Kevin Rudd to be called to insulation Royal Commission
FORMER Prime Minister Kevin Rudd will be called to give evidence at the Royal Commission tasked with investigating the botched home insulation scheme which claimed four young lives and resulted in more than 100 house fires across the nation.
Queenslanders Matthew Fuller, 25, Reuben Barnes, 16, and Mitchell Sweeney, 22, were all electrocuted as a result of the controversial "pink batts" scheme established by the former Rudd government in 2009 to help stimulate the national economy during the global financial crisis.
New South Welshman Marcus Wilson, 19, also died as a result of the scheme.
The Royal Commission into the Home Insulation Scheme opened in Brisbane today with the public hearings expected to run for up to four weeks.

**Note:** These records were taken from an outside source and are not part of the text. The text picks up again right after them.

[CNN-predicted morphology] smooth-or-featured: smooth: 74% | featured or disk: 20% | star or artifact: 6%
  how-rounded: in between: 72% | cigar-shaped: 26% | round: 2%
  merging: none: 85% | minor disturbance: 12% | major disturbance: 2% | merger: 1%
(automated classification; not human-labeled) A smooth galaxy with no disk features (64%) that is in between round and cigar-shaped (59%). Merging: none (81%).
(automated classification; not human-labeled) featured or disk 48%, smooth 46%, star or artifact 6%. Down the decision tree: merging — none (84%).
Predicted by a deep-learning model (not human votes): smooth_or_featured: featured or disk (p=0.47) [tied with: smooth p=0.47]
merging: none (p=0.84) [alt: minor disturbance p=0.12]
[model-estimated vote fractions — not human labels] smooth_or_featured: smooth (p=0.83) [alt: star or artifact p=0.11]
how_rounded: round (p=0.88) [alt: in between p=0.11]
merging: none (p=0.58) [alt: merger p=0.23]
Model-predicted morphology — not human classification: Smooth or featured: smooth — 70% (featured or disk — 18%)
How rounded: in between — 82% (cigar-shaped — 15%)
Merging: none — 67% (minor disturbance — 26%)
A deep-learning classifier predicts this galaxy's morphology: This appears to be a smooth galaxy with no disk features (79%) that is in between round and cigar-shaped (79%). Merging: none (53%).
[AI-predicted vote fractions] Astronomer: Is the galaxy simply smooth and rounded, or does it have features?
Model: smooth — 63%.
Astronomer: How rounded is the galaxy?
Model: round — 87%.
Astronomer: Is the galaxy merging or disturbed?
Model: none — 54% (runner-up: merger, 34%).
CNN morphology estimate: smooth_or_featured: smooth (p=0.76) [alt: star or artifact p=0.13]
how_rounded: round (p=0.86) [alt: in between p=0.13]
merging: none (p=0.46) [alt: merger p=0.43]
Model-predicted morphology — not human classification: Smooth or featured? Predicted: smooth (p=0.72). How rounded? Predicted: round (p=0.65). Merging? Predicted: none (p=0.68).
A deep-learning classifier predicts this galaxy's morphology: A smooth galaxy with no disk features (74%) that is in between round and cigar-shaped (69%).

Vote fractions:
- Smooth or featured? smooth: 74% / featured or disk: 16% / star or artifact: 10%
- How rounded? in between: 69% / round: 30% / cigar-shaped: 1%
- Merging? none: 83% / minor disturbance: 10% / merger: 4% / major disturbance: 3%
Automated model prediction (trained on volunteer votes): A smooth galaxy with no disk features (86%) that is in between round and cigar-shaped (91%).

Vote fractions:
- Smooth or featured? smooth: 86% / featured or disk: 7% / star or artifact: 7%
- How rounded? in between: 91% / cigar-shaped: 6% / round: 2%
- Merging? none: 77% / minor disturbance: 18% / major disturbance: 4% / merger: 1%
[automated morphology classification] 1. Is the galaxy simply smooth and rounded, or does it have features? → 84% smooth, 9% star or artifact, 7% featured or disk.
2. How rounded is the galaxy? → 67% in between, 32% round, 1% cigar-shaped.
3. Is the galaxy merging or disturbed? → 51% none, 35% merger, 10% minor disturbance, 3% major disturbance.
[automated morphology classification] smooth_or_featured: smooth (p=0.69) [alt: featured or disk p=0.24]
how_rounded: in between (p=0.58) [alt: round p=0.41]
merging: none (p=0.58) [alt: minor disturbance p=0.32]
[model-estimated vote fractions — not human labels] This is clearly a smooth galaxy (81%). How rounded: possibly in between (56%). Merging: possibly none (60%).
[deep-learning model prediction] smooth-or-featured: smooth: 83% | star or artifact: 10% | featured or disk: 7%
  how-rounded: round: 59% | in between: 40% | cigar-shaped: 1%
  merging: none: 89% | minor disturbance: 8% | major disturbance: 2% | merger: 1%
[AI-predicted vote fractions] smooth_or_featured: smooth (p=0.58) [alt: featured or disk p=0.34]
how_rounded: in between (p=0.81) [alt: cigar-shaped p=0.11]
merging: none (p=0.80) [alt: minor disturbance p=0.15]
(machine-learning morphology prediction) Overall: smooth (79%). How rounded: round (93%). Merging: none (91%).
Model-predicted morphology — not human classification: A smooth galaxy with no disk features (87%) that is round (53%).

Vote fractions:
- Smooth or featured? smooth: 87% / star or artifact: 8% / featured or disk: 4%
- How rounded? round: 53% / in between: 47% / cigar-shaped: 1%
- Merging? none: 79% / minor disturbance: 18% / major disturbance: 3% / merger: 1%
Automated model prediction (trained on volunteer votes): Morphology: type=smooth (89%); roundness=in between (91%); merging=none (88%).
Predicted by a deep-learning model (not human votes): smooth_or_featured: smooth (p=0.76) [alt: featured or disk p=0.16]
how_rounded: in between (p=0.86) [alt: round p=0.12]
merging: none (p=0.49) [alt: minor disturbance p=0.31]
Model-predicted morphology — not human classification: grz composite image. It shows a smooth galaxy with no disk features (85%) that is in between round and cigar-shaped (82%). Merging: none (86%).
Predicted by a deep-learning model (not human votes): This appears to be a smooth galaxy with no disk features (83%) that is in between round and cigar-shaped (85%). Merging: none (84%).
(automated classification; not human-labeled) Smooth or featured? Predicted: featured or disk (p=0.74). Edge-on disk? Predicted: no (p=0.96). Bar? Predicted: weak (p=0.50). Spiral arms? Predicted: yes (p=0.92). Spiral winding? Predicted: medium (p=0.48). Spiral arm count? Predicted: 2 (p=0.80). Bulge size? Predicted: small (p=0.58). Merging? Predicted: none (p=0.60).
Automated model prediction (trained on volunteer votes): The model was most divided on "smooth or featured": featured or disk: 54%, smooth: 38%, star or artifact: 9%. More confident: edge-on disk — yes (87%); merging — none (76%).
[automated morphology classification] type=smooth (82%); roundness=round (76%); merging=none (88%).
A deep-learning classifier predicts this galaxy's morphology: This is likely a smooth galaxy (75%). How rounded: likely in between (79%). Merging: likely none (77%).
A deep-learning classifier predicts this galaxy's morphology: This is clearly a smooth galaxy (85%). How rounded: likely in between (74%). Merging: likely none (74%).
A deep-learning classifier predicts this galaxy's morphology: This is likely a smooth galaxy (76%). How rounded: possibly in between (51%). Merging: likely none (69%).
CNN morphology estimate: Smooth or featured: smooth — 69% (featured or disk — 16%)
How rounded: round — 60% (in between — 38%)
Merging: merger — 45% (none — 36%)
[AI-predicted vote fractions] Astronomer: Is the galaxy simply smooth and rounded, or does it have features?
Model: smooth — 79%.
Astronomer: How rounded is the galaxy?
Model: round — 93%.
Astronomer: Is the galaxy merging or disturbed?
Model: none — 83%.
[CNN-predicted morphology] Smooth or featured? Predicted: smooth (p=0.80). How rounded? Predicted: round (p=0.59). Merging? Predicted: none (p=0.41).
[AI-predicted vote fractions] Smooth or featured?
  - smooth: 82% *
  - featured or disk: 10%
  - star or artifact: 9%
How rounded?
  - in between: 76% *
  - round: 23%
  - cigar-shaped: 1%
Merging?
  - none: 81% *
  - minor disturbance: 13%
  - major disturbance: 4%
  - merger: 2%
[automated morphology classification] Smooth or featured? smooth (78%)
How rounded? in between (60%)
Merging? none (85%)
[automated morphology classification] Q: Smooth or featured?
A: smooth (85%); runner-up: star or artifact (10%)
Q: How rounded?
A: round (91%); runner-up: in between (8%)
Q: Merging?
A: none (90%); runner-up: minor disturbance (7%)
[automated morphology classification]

However, it is yet unclear whether the victim's families will receive the answers they are searching for.
Barrister acting for the Commonwealth Tom Howe asked the commission put in place "protective measures" to ensure sensitive Cabinet documents are not made public.
He also requested the commission extract any references made in witness statements which could fall into that category.
However, he said the Commonwealth was not seeking to "tie the hands of the royal commission" in doing so.
Commissioner Ian Hanger expressed reservations about the request as he believed it would diminish the effectiveness of the royal commission in the eyes of the public.
Counsel assisting the commission Keith Wilson said he did not want to investigate Cabinet deliberations, but the commission did want to investigate what advice, briefings, policies and submissions were made to them.
He said any documents or decisions that went up the chain to Cabinet should be made available for public scrutiny.
Earlier, Mr Wilson told the commission there had been 110 summonses issued resulting in more than 64,000 documents being produced.
He said the aim of the scheme was to install home instillation to more than 2.1 million homes built prior to 2003.
Mr Wilson said one area the commission would investigate is why the government changed from giving rebates of up to $1600 to homeowners to instead giving the rebates to installers halfway through the rollout.
He said as a result registered insulation companies went from 200 to more than 10,000 during that period.
The first person called to give evidence before the commission was Federal Environment Department assistant secretary Mary Wiley-Smith who said Mr Rudd's office gave the department two days over the Australia Day long weekend in 2009 to fully cost the scheme and consider all its risks.
She said she, along with the other person tasked with putting the massive scheme together, were ordered not to discuss the scheme with colleagues or any industry members.